___ INPUT FOR THIS TASK

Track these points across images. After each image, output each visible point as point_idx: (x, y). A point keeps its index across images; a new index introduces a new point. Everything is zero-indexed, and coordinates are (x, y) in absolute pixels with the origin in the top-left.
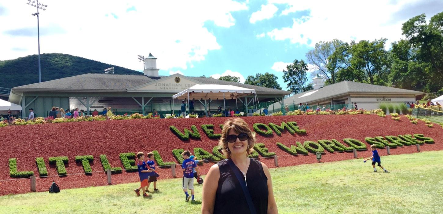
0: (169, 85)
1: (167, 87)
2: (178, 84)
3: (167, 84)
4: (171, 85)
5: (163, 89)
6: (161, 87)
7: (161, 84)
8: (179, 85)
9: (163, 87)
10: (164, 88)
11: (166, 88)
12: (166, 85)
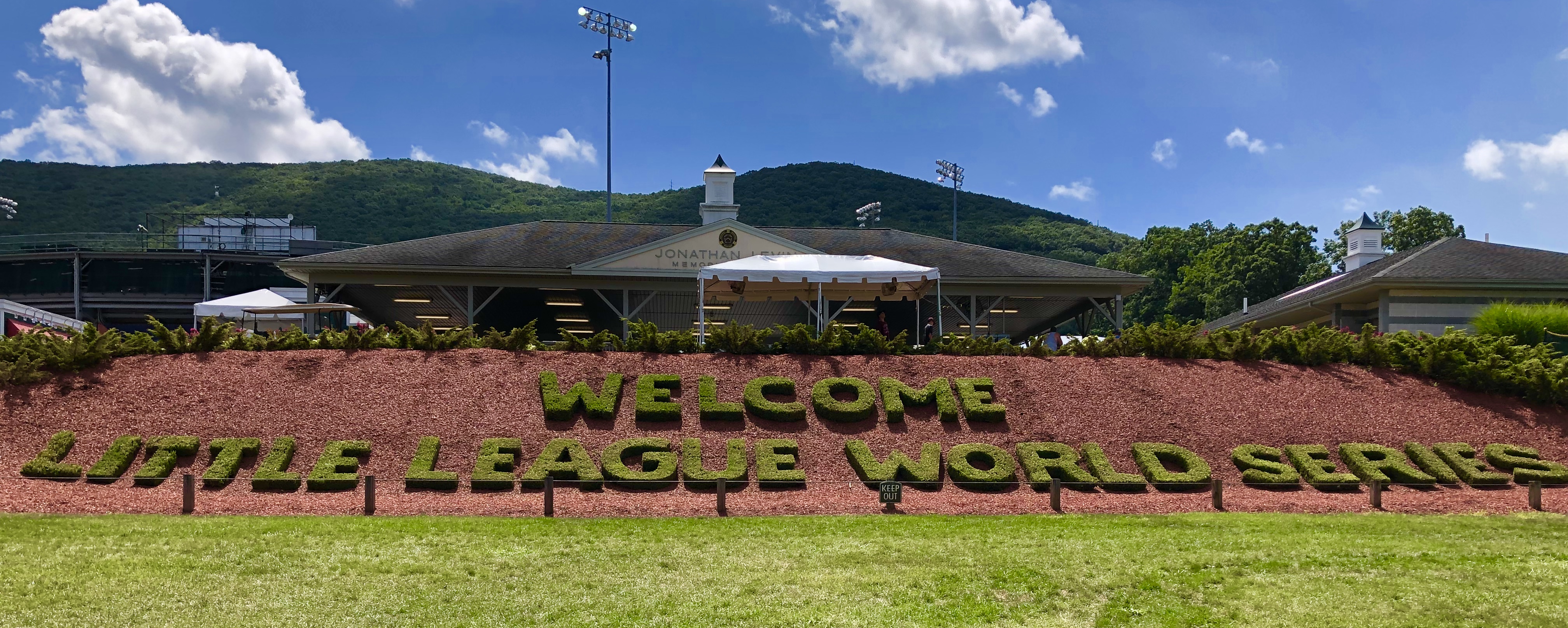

______

▸ **WORK ORDER**
Repeat these items exactly, leaving the pictures out of your answer.

▸ **WRITTEN SOLUTION**
Track these points across images. After each image, output each visible point as point_idx: (x, y). A point keeps its index across images; a new index introduces a new point. Everything is zero-indexed, and coordinates are (x, y) in absolute pixels with the origin in the top-left.
0: (169, 85)
1: (167, 87)
2: (178, 84)
3: (167, 84)
4: (171, 85)
5: (163, 89)
6: (161, 87)
7: (161, 84)
8: (179, 85)
9: (163, 87)
10: (164, 88)
11: (166, 88)
12: (166, 85)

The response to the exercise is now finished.